“The PPP has only looted and plundered the country and never done anything good ever”. This stamen has been made to me many times and while I acknowledge that much corruption has taken place by some PPP members, that statement ignores many good things done by the party such as being more inclusive of women and minorities. Just recently a Dalit Hindu women was elected to the Senate in Pakistan. When people talk about politics, not just in Pakistan but all over the world, they more often than not display strong signs of strategic ignorance. This results in sweeping statements, willful distortion of facts and confirmation bias.

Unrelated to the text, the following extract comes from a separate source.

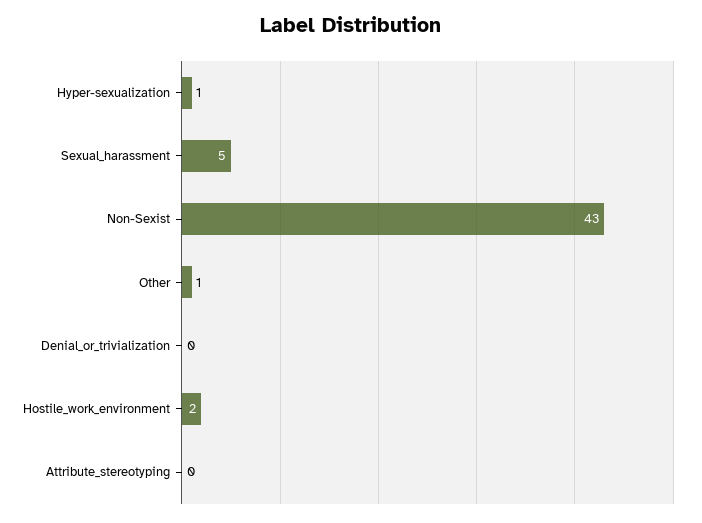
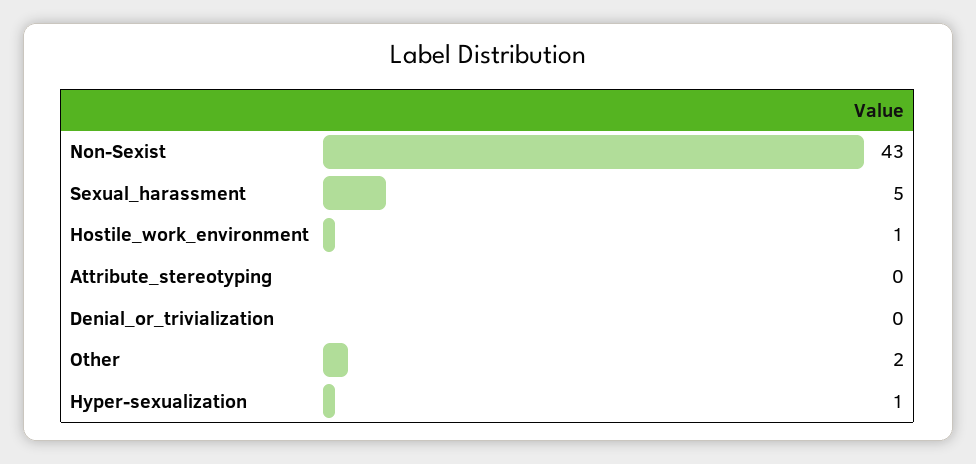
Other: 1 -> 2
Hostile_work_environment: 2 -> 1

Sociologist Linsey Mcgoey created the term ‘strategic ignorance’ to explain the phenomenon where people deliberately ignore a fact or a truth because it doesn’t fit in well with their larger views or associations. Whether this is because they have a stake in an opposing view or because their socially constructed reality doesn’t allow for this fact or truth depends on the situation and the person. Social constructivism states that knowledge is socially learned. People, simply by interacting with similar minded individuals and forming groups will end up with norms that govern their behavior and access to knowledge. These groups confirm the knowledge that like-minded people have in common. Groupings also create an “us versus them” formula for identity. Identity itself governs knowledge and social interaction since it is so intrinsically linked with group norms. Therefore, the socially constructed reality of a group of people is based on a willful acceptance of some facts and willful ignorance of other facts. This in turn creates confirmation bias. As with most groups, confirmation bias and strategic ignorance are common in groups of people interested in politics. When interacting with members of their fellow supporters in these groups, sweeping statements often become a structural norm.

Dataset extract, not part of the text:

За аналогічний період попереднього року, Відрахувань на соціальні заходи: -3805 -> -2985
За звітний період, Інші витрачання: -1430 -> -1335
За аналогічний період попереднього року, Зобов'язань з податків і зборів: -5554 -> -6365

Sweeping statements in conjunction with strategic ignorance distort factual data and lead to incorrect hypotheses. The statement, “the PTI has done nothing good in KP” is being willfully ignorant of the fact that this government undertook one of the largest tree planting projects in recent history which is needed to combat climate change. Likewise, the statement, “The PPP did nothing good” is ignorant of the fact that much pro-democratic legislation was passed during its previous government, giving power back to the people in a constitutional democracy that was held hostage by martial law. In the same vein, the statement that “PMLN has done nothing during this government term” is also a willfully ignorant fallacy given the pro-female legislation this current government has passed. These are just a few examples of the positive changes the aforementioned parties have brought about.

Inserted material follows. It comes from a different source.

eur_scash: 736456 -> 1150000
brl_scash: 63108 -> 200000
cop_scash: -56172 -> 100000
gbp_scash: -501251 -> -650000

Regarding willful ignorance of the short-comings I have two examples to illustrate the point. A PMLN supporter refused to believe that a PMLN politician had paid off a young man to throw a shoe at the PTI party chief. I kept being told this is fake news despite the young man confessing and then subject was changed. There are many other examples to prove this point. While arguing about the horse that they back, lots of people have said to me that their candidate or party can do no wrong. If I point out the things the person has done that might be viewed as morally corrupt, they will look for excuses to justify the person having done so or argue it’s fake news. There is a video clip from last year of an anchorman asking the then PTI party president about sexual harassment claims in his political party. First the president outright denied it. The anchorman then stated he had seen emails by women who felt harassed and knew these emails had been sent to party officials. Eventually the president admitted that there were claims and he hadn’t addressed them because they weren’t officially conveyed. Can emailing party officials about sexual harassment not be considered an official complaint? Even if they have another formal way of receiving sexual harassment complaints, should he not have been morally obligated to look into them?

When I point this out to PTI supporters they either change the subject, ignore my contention or insist it’s fake news. If the then party president admitted the problem, how is it fake news? This is strategic ignorance at work full time. We need to address this issue, for the sake of people being able to make well thought out and informed decisions. Perhaps the only way out of this willful ignorance and confirmation bias trap is to make sociology and critical thinking classes mandatory for students at all levels of education. That may be our only way to move forward as a mature well-informed society.


The writer is pursuing a PhD at the University of Dundee, UK.